Given passage =>
** begin **

The second theory is that an agreement is shown by parallel business behavior or "conscious parallelism." A plaintiff relying on a theory of conscious parallelism must show two things: (1) that the defendants engaged in consciously parallel action, and (2) that this parallel action was contrary to their economic self-interest so as not to amount to a good-faith business judgment. Pan-Islamic Trade Corp. v. Exxon Corp., 632 F.2d 539, 559 (5th Cir.1980). To avoid summary judgment under this theory, Plaintiffs cannot rely on proof of parallel behavior alone. Significant probative evidence of conscious parallelism is required, with some "plus factor" tending to exclude the possibility that the packers' behavior was unilateral. Royal Drug Co. v. Group Life and Health Ins. Co., 737 F.2d 1433, 1437 (5th Cir.1984); Apex Oil Co. v. DiMauro, 822 F.2d 246, 253-54 (2d Cir.1987).
The packers present plausible evidence that their pricing behavior was unilateral. They readily admit that the price of beef reported in the Yellow Sheet was always a key factor in their pricing decisions for live cattle. Russell A. Walker, Vice President-Cattle Procurement for IBP, stated in an affidavit of September 12, 1977, that the Yellow Sheet price was "an important factor . because it tells me what IBP can get, currently for the carcass of the cattle I buy." Walker Affidavit, para. 5. The affidavits of Walker and Lanny L. Binger, his former counterpart at EXCEL, establish that packers considered many factors when offering a price for live cattle. These factors include those noted by Judge Higginbotham in his decision granting the retailers' motions for summary judgment. 542 F.Supp. at 1131-34. As Judge Higginbotham put it: "Characterizing the use of the Yellow Sheet as a mechanical formula proves nothing. An habitual use of a 'rule of thumb' by packers is nonetheless a rule of thumb." Id. at 1139. This conclusion is buttressed by the feeders' inability to establish, after a decade of litigation and extensive discovery, that over any certain period of time, the packers offered the same price for live cattle. At best, the evidence shows that the packers in their independent efforts to purchase beef in the same markets, made similar use of a national publication recognized as a reliable source of market information. Use of this information was not contrary to each packer's economic self-interest. Russell Walker's affidavit indicated that the Yellow Sheet price is important because it tells the packer the price at which it can sell the carcass. Obviously this is an entirely reasonable business objective. Donald L. Paulsen stated in his original affidavit that the packer's goal is to not lose money on the purchase of live cattle. "Any continuing loss from purchase of live cattle would quickly put the packer out of business because of the magnitude of the dollars involved in cattle purchases." D. Paulsen Affidavit, para. 12.

** end **

What you will do =>
1 - Copy word for word the part of the conscious parallelism passage starting with "The second theory" and going on through "253-54 (2d Cir.1987).".
2 - In the conscious parallelism passage, what position did Russell A. Walker hold at IBP?

Information supplied =>
** begin **

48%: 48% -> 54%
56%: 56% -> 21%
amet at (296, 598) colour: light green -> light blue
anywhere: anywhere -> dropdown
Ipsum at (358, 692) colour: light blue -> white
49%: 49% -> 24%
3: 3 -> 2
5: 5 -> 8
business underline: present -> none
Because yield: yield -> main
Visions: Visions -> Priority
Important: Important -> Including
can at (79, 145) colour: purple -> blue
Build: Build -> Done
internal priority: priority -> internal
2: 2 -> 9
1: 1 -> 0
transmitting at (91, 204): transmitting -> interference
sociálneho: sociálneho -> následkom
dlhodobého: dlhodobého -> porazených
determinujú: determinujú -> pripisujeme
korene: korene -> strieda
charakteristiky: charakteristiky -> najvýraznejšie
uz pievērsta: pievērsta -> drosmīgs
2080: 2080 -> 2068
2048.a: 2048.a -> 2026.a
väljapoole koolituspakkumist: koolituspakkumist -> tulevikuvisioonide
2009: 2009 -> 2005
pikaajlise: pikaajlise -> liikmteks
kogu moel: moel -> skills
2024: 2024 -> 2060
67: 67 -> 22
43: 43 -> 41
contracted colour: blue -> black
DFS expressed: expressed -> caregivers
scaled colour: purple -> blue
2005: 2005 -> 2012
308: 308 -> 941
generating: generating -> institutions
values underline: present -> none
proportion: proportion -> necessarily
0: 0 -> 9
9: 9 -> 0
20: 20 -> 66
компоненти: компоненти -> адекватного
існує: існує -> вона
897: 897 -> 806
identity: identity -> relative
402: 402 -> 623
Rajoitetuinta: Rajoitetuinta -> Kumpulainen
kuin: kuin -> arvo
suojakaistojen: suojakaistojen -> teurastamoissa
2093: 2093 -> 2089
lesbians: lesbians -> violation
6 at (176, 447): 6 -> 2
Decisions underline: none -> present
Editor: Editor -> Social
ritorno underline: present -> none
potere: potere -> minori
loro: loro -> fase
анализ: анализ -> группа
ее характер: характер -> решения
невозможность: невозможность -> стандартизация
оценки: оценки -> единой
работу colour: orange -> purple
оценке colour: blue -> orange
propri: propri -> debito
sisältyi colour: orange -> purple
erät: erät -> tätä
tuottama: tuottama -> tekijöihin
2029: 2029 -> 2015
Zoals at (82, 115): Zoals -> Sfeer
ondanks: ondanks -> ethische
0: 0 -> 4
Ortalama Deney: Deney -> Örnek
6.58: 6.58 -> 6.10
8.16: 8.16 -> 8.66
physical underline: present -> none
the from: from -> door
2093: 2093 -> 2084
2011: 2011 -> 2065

** end **

Results for the exercise =>
1 -
The second theory is that an agreement is shown by parallel business behavior or "conscious parallelism." A plaintiff relying on a theory of conscious parallelism must show two things: (1) that the defendants engaged in consciously parallel action, and (2) that this parallel action was contrary to their economic self-interest so as not to amount to a good-faith business judgment. Pan-Islamic Trade Corp. v. Exxon Corp., 632 F.2d 539, 559 (5th Cir.1980). To avoid summary judgment under this theory, Plaintiffs cannot rely on proof of parallel behavior alone. Significant probative evidence of conscious parallelism is required, with some "plus factor" tending to exclude the possibility that the packers' behavior was unilateral. Royal Drug Co. v. Group Life and Health Ins. Co., 737 F.2d 1433, 1437 (5th Cir.1984); Apex Oil Co. v. DiMauro, 822 F.2d 246, 253-54 (2d Cir.1987).

2 - Vice President-Cattle Procurement